Goal of the exercise ::
Between the line containing "M94 955 124 970 113 991 84 975Z" and the line containing "M309 118 452 183" lies a run of lines; give that run again exactly, with both of those lines, and nothing else from the entries below.

(Collected data)
===

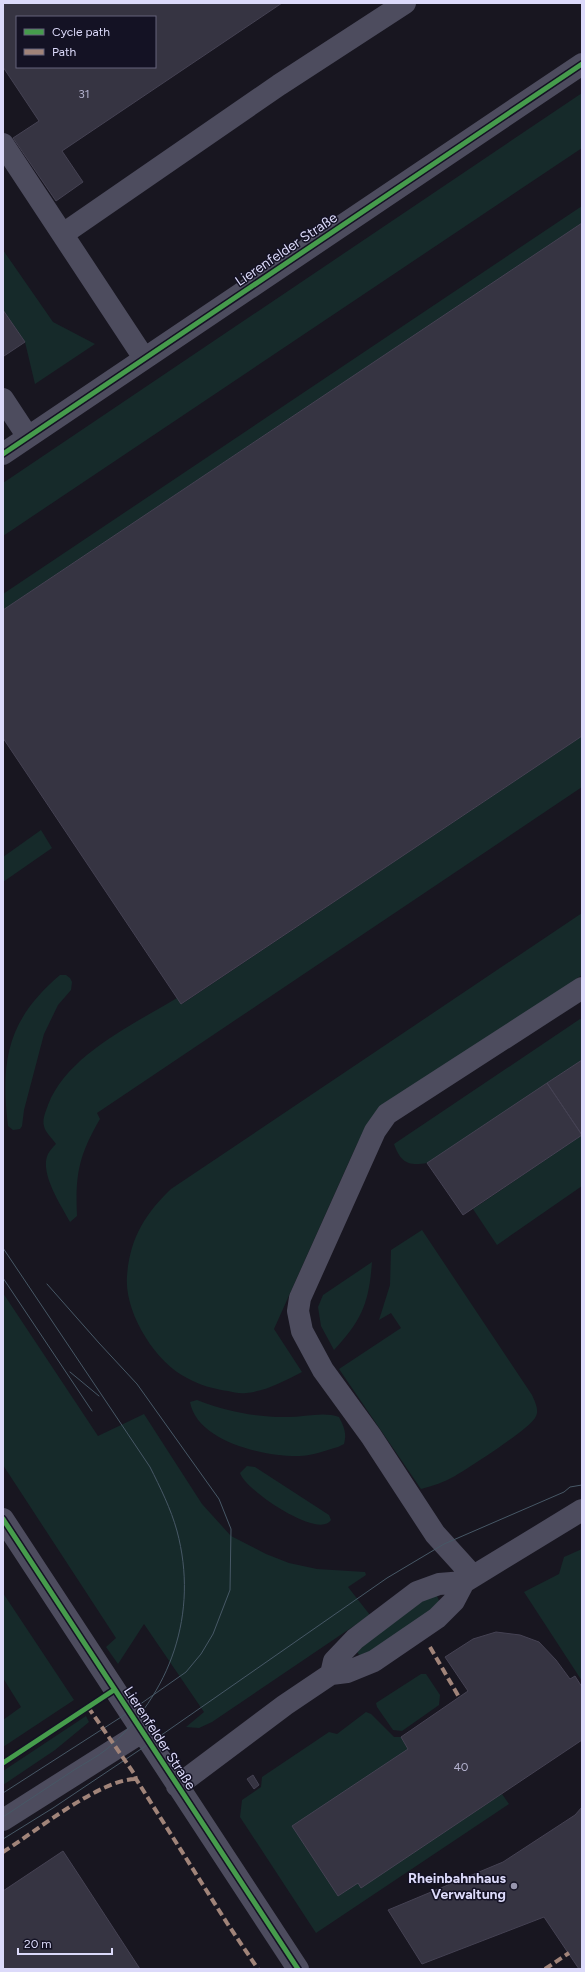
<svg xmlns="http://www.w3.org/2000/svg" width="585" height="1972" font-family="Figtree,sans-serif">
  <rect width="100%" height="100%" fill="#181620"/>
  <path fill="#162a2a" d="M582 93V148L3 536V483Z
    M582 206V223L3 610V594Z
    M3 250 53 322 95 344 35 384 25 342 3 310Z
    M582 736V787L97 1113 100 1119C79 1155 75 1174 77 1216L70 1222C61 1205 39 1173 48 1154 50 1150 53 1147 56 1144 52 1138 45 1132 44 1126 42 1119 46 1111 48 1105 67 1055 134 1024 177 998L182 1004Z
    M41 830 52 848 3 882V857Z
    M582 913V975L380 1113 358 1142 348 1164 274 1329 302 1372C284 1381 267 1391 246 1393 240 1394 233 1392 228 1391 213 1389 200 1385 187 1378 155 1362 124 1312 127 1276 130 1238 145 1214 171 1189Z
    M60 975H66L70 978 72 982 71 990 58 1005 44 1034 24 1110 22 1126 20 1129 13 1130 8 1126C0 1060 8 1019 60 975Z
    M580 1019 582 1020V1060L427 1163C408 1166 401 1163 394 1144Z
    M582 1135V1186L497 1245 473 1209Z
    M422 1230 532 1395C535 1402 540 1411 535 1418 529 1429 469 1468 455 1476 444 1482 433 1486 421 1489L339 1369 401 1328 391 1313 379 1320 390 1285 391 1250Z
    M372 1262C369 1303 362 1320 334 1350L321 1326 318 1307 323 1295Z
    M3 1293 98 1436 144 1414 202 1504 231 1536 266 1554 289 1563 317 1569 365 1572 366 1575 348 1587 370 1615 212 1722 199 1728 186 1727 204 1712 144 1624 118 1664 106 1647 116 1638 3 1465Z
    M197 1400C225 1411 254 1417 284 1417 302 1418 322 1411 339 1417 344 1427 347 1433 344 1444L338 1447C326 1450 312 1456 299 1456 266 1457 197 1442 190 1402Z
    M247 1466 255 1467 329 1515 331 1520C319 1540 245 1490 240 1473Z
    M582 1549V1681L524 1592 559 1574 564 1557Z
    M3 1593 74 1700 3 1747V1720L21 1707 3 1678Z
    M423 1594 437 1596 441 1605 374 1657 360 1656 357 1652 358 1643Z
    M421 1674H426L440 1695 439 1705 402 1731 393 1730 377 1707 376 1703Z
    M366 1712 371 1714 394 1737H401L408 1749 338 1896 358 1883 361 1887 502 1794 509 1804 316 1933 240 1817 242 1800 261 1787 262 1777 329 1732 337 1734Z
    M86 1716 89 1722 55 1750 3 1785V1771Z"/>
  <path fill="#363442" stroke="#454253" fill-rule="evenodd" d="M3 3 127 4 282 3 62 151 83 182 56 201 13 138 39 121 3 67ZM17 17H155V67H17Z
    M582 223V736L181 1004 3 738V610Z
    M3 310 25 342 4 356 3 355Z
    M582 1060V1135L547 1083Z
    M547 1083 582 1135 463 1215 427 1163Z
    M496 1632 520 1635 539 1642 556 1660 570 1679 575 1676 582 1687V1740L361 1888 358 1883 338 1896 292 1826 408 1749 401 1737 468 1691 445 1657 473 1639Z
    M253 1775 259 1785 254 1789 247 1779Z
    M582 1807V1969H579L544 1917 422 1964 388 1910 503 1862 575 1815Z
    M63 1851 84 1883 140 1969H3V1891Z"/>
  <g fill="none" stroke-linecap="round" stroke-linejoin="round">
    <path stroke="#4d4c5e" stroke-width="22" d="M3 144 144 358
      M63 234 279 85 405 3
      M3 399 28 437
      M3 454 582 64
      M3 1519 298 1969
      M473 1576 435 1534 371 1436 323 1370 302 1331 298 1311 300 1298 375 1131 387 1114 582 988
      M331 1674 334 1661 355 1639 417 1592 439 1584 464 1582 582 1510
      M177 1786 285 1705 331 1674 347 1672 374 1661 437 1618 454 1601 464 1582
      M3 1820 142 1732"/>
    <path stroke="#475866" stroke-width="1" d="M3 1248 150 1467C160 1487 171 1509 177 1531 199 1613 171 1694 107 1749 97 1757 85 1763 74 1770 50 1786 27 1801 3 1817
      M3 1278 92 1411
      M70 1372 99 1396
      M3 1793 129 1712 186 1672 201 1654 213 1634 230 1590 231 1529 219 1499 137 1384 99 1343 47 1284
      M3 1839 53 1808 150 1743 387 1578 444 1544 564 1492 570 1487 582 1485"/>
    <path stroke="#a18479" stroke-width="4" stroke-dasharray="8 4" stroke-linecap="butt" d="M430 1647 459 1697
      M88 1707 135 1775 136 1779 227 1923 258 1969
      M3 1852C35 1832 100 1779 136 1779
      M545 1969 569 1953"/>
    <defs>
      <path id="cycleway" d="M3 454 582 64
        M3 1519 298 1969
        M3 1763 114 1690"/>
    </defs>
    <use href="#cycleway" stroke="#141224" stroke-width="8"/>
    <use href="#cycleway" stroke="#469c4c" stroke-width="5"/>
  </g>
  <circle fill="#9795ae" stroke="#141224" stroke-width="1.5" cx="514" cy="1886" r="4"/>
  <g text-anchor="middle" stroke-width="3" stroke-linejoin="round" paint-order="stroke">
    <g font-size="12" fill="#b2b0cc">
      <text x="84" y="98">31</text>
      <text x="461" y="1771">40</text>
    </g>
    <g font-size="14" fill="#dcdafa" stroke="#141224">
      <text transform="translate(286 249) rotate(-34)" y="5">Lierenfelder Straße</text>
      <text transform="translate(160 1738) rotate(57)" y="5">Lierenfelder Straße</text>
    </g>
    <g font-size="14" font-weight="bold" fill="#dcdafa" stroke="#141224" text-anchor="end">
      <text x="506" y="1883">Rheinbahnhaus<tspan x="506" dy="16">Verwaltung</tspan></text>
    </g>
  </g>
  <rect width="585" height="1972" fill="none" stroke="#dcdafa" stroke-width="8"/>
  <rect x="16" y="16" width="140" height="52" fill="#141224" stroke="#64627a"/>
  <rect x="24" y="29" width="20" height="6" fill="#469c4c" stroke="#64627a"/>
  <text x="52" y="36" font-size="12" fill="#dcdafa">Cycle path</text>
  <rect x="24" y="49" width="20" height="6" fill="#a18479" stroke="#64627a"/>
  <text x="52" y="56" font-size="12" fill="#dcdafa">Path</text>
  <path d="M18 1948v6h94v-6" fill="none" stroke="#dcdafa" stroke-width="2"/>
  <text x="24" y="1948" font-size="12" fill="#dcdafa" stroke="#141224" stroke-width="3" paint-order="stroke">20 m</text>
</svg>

===

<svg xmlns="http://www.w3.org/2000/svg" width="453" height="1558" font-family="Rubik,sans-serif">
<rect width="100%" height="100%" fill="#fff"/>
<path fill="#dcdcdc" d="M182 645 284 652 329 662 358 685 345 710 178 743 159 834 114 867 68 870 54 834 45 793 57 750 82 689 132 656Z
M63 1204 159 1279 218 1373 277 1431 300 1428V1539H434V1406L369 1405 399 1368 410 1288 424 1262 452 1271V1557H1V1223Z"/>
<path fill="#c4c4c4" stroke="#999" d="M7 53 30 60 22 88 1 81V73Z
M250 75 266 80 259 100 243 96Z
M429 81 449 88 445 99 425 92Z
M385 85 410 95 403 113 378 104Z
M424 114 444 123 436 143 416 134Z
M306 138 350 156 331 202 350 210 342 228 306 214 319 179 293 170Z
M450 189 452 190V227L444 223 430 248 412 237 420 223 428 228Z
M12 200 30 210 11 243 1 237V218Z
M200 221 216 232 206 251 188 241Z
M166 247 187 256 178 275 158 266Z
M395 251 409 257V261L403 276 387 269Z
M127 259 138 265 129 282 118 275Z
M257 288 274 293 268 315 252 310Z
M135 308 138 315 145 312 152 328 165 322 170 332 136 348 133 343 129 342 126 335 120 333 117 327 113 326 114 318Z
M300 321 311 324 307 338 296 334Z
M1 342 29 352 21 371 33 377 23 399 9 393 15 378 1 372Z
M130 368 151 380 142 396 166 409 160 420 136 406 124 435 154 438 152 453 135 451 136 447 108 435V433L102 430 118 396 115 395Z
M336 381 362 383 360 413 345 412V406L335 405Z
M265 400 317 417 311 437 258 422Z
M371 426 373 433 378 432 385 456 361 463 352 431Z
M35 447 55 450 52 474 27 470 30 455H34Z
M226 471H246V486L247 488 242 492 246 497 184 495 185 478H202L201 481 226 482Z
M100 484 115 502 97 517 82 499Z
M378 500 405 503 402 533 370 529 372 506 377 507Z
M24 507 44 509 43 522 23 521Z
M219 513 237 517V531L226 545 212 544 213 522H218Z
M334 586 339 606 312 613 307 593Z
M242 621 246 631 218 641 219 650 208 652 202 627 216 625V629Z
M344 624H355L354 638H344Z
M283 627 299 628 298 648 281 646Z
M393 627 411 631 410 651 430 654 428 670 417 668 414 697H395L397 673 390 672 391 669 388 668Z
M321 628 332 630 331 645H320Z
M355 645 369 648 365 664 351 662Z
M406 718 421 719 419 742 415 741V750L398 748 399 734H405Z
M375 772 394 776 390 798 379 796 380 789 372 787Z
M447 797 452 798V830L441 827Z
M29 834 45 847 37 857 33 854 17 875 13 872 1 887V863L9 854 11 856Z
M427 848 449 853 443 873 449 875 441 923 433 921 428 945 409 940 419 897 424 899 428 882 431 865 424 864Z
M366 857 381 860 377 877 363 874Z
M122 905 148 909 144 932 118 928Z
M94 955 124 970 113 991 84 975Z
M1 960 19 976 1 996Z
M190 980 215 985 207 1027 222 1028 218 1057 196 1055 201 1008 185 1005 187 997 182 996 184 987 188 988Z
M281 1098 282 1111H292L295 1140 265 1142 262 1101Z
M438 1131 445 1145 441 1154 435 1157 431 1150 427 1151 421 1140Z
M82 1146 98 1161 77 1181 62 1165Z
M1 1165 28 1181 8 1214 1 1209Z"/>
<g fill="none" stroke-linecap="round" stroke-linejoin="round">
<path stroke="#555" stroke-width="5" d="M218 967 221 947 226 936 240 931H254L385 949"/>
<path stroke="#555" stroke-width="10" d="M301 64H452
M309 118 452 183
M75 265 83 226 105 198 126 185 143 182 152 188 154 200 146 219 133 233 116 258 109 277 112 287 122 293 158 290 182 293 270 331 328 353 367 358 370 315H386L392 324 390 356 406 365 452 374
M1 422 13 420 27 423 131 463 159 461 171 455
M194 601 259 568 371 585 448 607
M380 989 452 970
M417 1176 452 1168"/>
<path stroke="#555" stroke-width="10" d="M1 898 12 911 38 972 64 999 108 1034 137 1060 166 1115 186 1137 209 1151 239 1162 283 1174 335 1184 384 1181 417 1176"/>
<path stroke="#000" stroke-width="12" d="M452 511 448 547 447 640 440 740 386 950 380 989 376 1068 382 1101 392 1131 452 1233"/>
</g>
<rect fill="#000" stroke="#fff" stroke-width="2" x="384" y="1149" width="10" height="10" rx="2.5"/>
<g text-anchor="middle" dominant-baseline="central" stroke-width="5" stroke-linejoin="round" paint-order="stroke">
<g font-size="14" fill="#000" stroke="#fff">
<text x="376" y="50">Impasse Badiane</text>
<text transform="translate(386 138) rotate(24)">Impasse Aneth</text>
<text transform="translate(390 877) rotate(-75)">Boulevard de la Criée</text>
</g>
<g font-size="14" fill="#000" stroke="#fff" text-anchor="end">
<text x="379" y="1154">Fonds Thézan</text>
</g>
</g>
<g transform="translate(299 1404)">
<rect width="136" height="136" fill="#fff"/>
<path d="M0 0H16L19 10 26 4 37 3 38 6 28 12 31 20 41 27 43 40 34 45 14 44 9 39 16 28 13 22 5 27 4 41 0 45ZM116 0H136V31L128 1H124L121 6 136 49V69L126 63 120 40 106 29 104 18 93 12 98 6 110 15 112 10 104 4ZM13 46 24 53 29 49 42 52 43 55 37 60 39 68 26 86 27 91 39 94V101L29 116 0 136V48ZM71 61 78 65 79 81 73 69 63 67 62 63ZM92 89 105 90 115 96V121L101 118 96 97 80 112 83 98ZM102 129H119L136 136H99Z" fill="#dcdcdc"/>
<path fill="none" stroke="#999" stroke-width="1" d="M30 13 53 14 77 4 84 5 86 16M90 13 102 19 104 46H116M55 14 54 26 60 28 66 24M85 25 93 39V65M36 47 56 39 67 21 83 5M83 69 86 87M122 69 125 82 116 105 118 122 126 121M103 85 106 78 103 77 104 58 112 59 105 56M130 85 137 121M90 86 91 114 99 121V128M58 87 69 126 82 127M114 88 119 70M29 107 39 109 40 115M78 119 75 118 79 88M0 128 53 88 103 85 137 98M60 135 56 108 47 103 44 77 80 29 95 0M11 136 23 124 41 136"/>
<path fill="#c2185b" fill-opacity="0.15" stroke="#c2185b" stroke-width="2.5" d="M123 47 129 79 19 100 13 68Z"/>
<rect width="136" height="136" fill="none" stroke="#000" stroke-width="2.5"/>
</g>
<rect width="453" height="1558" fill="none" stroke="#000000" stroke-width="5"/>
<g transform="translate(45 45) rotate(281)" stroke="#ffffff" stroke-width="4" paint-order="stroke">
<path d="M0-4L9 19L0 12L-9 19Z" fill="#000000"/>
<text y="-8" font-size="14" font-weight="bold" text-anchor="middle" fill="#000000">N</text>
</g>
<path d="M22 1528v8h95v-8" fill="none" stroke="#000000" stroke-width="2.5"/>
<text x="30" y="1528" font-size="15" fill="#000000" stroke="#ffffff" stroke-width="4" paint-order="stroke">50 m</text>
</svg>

===

Answer box ::
M94 955 124 970 113 991 84 975Z
M1 960 19 976 1 996Z
M190 980 215 985 207 1027 222 1028 218 1057 196 1055 201 1008 185 1005 187 997 182 996 184 987 188 988Z
M281 1098 282 1111H292L295 1140 265 1142 262 1101Z
M438 1131 445 1145 441 1154 435 1157 431 1150 427 1151 421 1140Z
M82 1146 98 1161 77 1181 62 1165Z
M1 1165 28 1181 8 1214 1 1209Z"/>
<g fill="none" stroke-linecap="round" stroke-linejoin="round">
<path stroke="#555" stroke-width="5" d="M218 967 221 947 226 936 240 931H254L385 949"/>
<path stroke="#555" stroke-width="10" d="M301 64H452
M309 118 452 183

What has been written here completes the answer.